Walker has claimed to have graduated at the top of his Georgia class with a criminal justice degree, an easily proven lie that he then lied about saying! . In 1999 he began Renaissance Man Foods, a chicken producer affiliated with the behemoth Sysco Corporation. Much like the Donald, he falsely touted his successes, repeatedly claiming that the company had more than 100 employees, achieved $70 million in annual sales, owned chicken processing plants, and was one of the largest minority-owned meat processors in the nation. A lawsuit made quick work of this fairy tale. Under oath, Walker gave far lower figures, saying that his company averaged about $1.5 million in annual profits while a business associate of his testified that, contrary to Walker's claim, his company does not own chicken processing plants; rather, Walker licensed his name to the enterprise.

By April 2020, Walker followed his Republican advisers and his company applied for the government’s Paycheck Protection Program loan due to the economic impact of the COVID-19 pandemic and in their PPP application, the company reported that it had just eight employees. Renaissance Man Foods ultimately received two PPP loans totaling $180,000, of which $111,300 was forgiven. However could he thank the government for such a generous gesture? By serving as a senator, of course.

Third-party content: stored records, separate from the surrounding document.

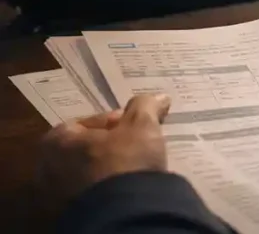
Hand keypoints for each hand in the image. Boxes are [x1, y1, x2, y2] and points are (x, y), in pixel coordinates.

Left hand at [39, 94, 171, 203]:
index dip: (116, 120)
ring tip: (135, 165)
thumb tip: (158, 97)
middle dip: (110, 144)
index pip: (87, 122)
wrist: (124, 212)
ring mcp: (57, 194)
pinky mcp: (72, 213)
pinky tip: (129, 185)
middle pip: (85, 147)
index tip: (137, 125)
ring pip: (88, 171)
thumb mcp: (142, 126)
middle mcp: (47, 167)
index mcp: (56, 140)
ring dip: (109, 166)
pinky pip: (93, 192)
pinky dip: (108, 186)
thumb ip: (146, 107)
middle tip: (136, 143)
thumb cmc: (125, 160)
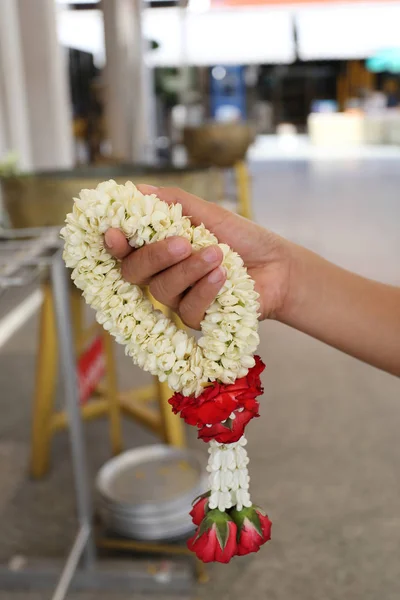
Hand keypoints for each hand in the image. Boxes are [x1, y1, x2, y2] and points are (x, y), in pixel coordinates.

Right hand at [105, 185, 292, 328]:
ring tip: (217, 253)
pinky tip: (223, 275)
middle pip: (135, 273)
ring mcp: (178, 298)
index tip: (114, 233)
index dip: (115, 244)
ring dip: (189, 270)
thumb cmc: (243, 238)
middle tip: (182, 242)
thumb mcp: (210, 214)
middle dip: (155, 256)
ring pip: (162, 290)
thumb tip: (138, 190)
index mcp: (160, 248)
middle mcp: (162, 275)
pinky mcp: (196, 317)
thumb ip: (175, 204)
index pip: (126, 250)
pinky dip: (205, 289)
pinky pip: (188, 308)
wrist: (278, 266)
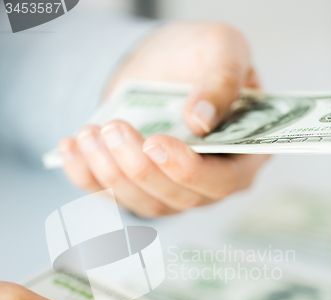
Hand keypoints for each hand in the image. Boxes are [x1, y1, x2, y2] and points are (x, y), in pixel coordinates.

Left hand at [59, 22, 269, 216]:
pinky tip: (72, 147)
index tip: (156, 143)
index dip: (187, 170)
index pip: (222, 181)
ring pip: (143, 203)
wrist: (158, 64)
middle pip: (178, 198)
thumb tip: (200, 121)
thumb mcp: (221, 47)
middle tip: (116, 128)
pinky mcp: (136, 189)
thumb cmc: (197, 57)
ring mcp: (171, 191)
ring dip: (111, 172)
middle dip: (140, 168)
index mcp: (240, 156)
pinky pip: (111, 197)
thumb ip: (224, 78)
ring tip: (90, 132)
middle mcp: (208, 183)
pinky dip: (86, 175)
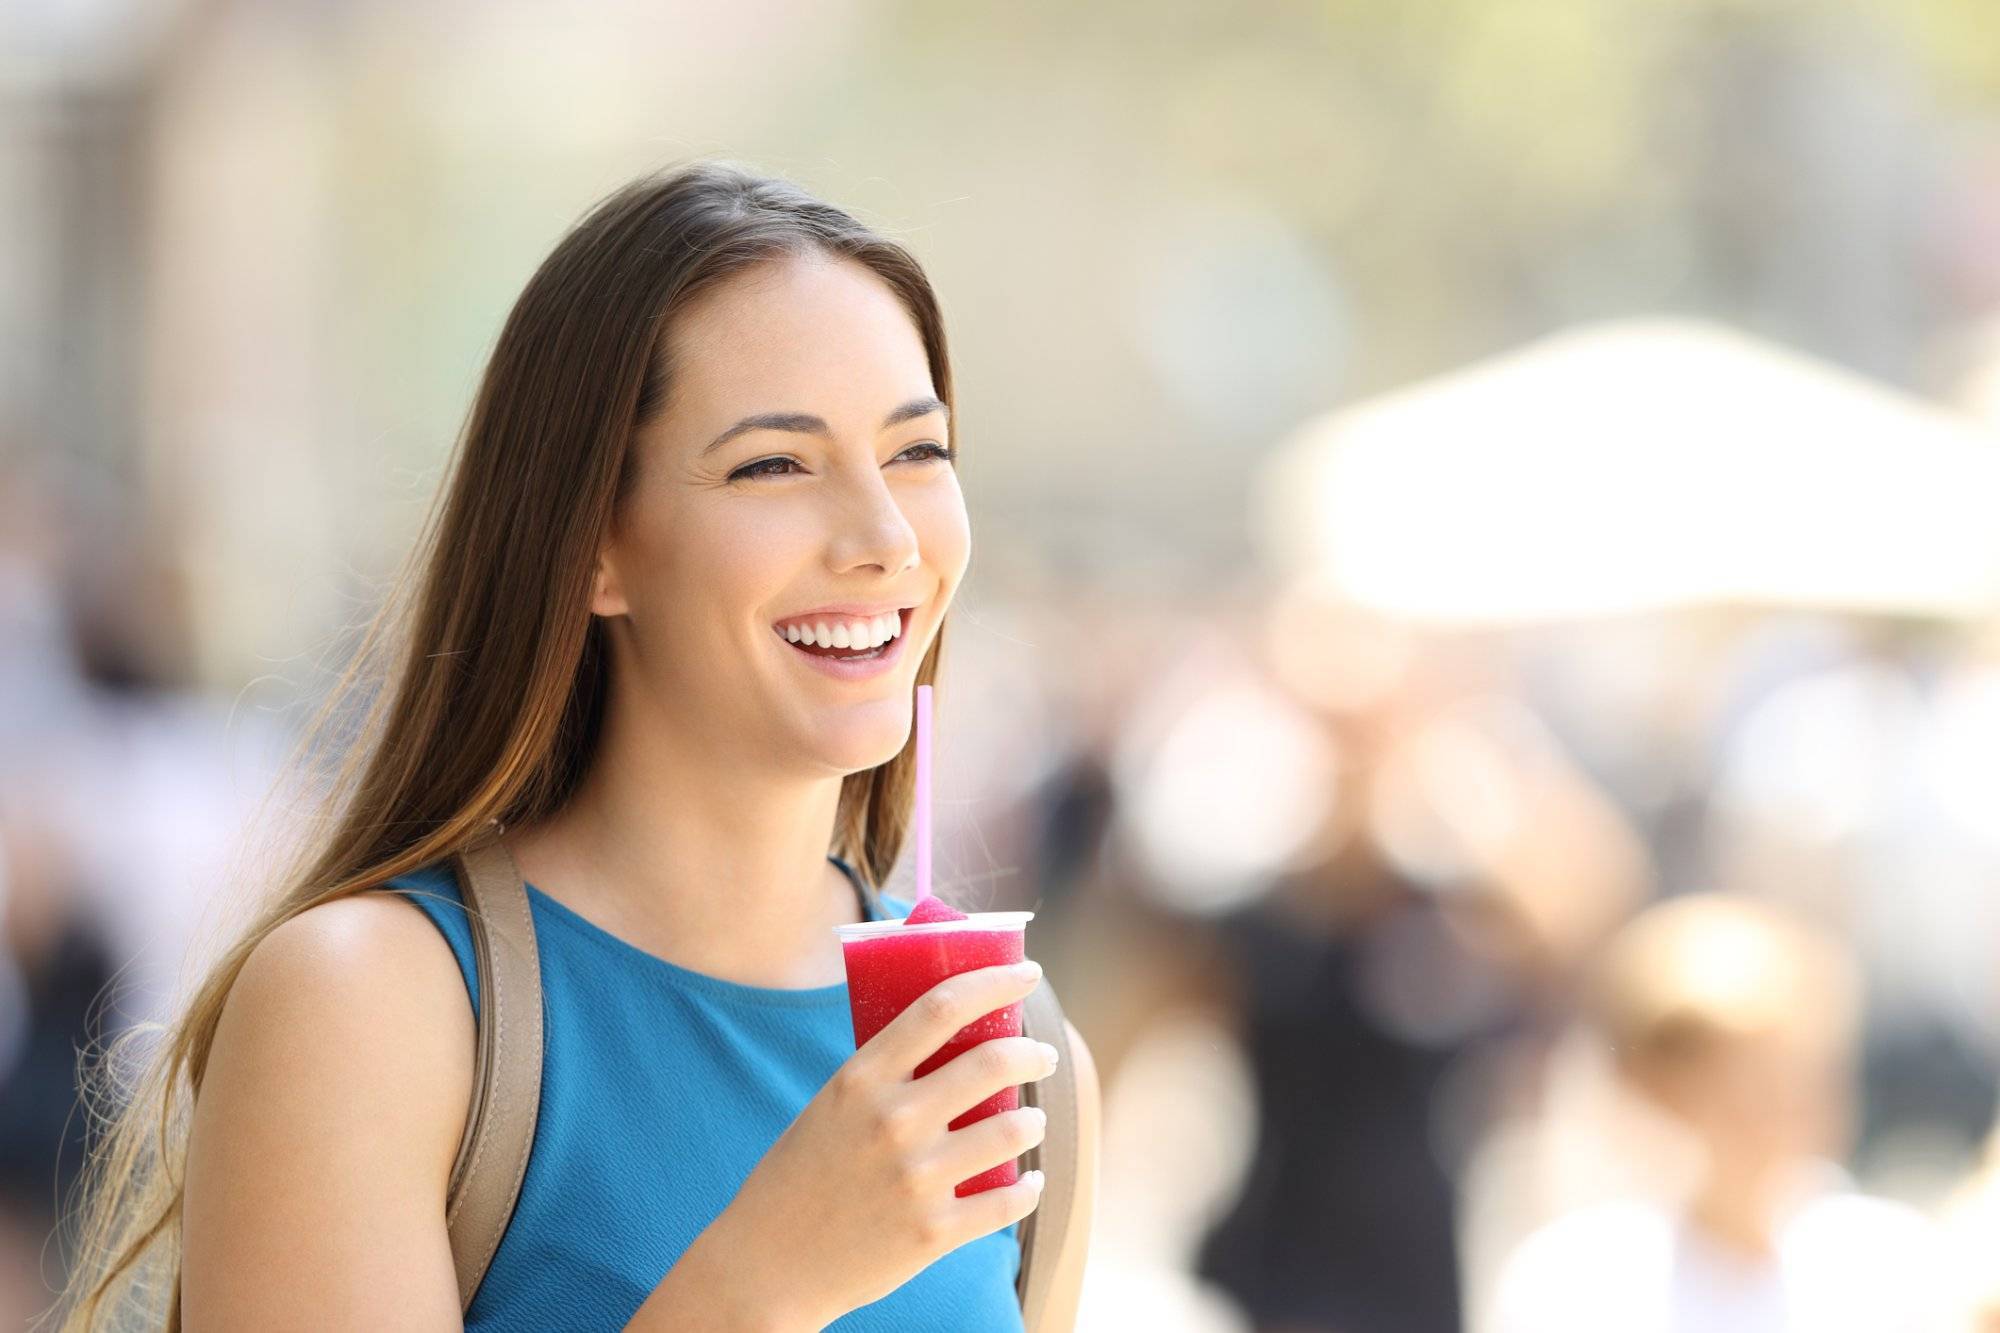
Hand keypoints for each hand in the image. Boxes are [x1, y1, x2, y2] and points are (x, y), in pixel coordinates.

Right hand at [694, 959, 1058, 1326]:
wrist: (769, 1264)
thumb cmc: (801, 1174)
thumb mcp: (831, 1105)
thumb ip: (885, 1073)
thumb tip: (952, 1034)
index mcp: (861, 1079)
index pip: (942, 1007)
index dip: (995, 981)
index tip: (1027, 973)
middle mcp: (892, 1122)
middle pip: (992, 1062)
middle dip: (1031, 1052)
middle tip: (1040, 1054)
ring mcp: (916, 1179)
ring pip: (1012, 1130)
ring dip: (1033, 1120)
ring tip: (1031, 1120)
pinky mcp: (933, 1233)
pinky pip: (1008, 1199)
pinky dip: (1029, 1188)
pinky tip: (1030, 1181)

While still fuming over Georgia’s refusal to reverse voting results and award him a fraudulent second term, Trump suggested Walker run for Senate in his home state. The fact that Walker lived in Texas at the time wasn’t a problem and he currently leads the Georgia Senate race, and is among the nation’s leading previously unelected campaign fundraiser, by 10 points. This, despite, or perhaps as a result of these confounding talking points:

His assertion that he knows of a mysterious “dry mist” (bleach-based, one would imagine) that is a cure for Covid; his refusal to debate competitors; his history of violence toward women and admitted mental instability; and finally his jumbled response to the Uvalde tragedy that sounded like it was coming from a man who had participated in the Georgia Bulldogs spring football game minus an appropriate helmet. A misogynist narcissist with a history of public lies and failed business dealings who has never run for office but has Mitch McConnell’s approval? Make America Great Again!

-Finally, if a picture says a thousand words then a video says a million, as well as raising a number of confused questions. Here’s the synopsis: a deranged employee at Disneyland Paris decided to take a German couple’s engagement into his own hands. Check this. Now riddle me this: What the fuck, seriously, just what the fuck? How big a hit will this prancing Mouseketeer deliver to Paris’s reputation as the most romantic city on earth? Who on earth crashes such an incredibly intimate moment and directs the stunned couple that his spot, “Will be better?” And, finally, and I know you’re thinking it but it’s my job to ask, where on earth is it customary for the bridegroom to dress in Good Humor man-esque virginal white to pop the question?  Good luck, kids!